Exercise instructions. Begin at the line below that has "157 93.5 180))" and stop after the line that has "126.75 89.5 -90))". Please restate only those lines, word for word.

--

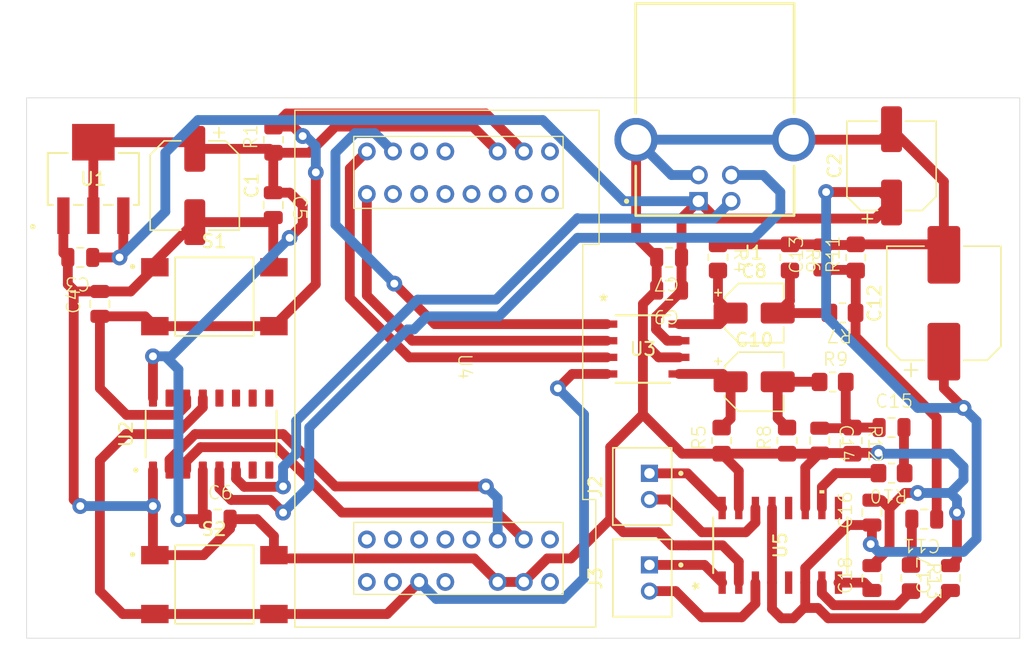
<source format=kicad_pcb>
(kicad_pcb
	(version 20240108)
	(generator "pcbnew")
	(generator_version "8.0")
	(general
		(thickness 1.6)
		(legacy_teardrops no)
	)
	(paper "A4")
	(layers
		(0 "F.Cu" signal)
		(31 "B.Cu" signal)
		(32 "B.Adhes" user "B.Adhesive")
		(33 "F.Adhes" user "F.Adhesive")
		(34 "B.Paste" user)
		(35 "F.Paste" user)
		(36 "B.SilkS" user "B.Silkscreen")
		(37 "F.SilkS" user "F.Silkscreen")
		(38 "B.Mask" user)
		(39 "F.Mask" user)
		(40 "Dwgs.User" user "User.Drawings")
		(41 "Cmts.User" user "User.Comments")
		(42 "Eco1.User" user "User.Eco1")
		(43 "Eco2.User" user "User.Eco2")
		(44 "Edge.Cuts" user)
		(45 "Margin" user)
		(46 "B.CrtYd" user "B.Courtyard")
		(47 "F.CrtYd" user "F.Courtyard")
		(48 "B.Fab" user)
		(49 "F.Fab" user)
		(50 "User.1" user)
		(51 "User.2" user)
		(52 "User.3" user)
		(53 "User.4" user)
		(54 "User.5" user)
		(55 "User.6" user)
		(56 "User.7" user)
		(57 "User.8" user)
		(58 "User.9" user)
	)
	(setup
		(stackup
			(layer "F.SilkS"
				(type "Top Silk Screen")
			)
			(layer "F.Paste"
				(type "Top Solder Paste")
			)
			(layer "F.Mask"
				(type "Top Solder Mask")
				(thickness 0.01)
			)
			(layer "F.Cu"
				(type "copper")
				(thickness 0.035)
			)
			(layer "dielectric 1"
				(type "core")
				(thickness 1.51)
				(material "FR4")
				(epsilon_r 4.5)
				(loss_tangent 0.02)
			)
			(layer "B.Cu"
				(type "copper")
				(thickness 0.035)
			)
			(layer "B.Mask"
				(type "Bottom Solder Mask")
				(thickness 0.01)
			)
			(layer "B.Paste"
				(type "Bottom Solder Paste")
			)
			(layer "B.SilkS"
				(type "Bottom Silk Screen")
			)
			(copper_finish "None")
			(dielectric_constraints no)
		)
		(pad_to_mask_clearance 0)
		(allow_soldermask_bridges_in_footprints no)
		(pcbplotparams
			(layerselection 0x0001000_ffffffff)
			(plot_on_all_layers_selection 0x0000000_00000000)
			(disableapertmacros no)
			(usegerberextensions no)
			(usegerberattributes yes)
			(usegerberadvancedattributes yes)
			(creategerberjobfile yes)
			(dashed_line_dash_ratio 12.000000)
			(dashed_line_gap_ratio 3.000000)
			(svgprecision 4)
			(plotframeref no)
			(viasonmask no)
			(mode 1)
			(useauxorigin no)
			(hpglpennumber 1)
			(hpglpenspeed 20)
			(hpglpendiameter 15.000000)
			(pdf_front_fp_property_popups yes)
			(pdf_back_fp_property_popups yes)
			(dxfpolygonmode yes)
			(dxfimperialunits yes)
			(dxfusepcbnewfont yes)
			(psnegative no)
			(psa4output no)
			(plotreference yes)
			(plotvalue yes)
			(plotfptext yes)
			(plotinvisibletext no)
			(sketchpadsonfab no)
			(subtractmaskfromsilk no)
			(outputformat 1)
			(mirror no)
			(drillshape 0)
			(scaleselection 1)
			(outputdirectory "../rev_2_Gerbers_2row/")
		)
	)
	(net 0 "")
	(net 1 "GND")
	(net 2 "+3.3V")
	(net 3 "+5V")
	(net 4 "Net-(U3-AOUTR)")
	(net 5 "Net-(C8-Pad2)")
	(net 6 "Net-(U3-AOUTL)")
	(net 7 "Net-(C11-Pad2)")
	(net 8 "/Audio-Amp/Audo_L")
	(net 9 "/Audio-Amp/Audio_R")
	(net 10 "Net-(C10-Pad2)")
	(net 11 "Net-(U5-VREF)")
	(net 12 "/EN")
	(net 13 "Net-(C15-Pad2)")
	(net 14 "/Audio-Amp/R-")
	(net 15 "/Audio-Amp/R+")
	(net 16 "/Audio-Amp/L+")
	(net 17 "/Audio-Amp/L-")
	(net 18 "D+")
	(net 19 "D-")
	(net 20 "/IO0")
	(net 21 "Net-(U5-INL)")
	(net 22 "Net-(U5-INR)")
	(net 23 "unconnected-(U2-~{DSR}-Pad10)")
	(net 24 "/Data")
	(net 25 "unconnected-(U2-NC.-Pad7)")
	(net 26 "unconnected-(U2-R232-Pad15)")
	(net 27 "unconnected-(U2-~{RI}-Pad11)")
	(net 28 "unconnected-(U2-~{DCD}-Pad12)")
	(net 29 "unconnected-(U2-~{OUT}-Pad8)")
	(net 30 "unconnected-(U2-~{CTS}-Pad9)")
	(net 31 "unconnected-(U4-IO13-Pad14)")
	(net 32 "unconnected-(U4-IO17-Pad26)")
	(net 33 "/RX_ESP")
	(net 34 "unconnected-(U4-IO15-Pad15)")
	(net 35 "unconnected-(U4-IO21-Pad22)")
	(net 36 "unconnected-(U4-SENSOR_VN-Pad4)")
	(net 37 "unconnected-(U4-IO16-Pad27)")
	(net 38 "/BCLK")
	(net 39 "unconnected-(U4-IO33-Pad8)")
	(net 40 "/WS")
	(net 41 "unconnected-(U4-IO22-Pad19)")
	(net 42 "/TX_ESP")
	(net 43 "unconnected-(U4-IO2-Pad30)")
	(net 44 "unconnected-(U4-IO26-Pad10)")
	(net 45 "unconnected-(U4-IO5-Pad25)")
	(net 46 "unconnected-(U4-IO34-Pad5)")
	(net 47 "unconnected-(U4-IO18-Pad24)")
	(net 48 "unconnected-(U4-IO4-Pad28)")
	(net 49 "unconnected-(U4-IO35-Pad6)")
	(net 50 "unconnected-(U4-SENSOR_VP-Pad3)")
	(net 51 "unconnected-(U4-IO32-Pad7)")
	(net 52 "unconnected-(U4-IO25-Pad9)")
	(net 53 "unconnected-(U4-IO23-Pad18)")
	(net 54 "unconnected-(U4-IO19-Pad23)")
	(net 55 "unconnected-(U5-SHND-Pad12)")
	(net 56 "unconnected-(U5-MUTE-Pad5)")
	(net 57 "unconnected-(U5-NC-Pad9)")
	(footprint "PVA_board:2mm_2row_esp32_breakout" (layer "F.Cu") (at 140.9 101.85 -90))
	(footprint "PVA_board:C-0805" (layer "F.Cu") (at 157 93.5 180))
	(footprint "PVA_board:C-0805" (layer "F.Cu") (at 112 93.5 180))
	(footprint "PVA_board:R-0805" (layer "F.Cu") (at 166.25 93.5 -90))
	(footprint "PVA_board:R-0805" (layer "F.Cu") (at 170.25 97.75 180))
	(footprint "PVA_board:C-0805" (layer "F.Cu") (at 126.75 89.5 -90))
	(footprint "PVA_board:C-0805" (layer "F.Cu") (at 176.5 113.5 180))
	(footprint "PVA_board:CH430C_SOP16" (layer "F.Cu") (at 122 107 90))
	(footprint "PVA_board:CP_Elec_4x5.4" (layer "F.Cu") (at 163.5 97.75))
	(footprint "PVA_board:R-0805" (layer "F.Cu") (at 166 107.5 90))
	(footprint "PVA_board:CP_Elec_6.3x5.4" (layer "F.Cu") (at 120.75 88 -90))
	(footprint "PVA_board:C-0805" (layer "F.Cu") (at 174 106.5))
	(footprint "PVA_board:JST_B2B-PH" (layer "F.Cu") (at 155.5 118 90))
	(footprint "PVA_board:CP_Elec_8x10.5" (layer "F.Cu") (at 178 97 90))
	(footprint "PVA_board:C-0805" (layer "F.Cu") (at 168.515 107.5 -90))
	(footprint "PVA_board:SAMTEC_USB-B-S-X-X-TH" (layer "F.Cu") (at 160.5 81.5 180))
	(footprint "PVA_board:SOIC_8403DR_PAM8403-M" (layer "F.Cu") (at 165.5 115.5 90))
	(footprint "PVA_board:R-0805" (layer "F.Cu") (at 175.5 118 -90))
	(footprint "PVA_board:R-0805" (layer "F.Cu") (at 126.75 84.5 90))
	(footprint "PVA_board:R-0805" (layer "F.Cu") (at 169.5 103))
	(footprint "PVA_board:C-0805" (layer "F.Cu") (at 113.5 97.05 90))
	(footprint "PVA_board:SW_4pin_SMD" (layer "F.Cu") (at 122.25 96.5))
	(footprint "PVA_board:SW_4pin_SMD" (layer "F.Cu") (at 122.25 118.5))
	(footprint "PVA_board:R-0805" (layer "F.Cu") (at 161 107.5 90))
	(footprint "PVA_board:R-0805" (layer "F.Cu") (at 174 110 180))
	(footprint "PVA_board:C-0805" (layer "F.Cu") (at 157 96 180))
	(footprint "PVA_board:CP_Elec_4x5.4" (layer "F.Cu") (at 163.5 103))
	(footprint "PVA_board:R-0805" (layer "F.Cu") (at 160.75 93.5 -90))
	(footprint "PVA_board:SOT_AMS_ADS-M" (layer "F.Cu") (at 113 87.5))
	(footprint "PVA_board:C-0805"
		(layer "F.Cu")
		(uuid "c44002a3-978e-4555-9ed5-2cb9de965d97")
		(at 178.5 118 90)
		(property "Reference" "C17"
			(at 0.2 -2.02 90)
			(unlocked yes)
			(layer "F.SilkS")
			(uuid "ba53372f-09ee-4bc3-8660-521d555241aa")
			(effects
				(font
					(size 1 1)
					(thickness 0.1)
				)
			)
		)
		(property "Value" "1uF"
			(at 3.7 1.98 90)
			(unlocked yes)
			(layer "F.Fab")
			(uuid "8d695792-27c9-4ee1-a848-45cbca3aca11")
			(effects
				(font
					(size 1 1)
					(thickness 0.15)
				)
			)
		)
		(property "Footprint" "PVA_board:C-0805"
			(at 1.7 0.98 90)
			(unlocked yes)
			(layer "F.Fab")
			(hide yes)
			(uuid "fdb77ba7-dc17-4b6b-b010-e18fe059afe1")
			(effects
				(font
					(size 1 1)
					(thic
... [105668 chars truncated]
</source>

--

Result.
	(footprint "PVA_board:C-0805" (layer "F.Cu") (at 157 93.5 180))
	(footprint "PVA_board:C-0805" (layer "F.Cu") (at 112 93.5 180))
	(footprint "PVA_board:R-0805" (layer "F.Cu") (at 166.25 93.5 -90))
	(footprint "PVA_board:R-0805" (layer "F.Cu") (at 170.25 97.75 180))
	(footprint "PVA_board:C-0805" (layer "F.Cu") (at 126.75 89.5 -90))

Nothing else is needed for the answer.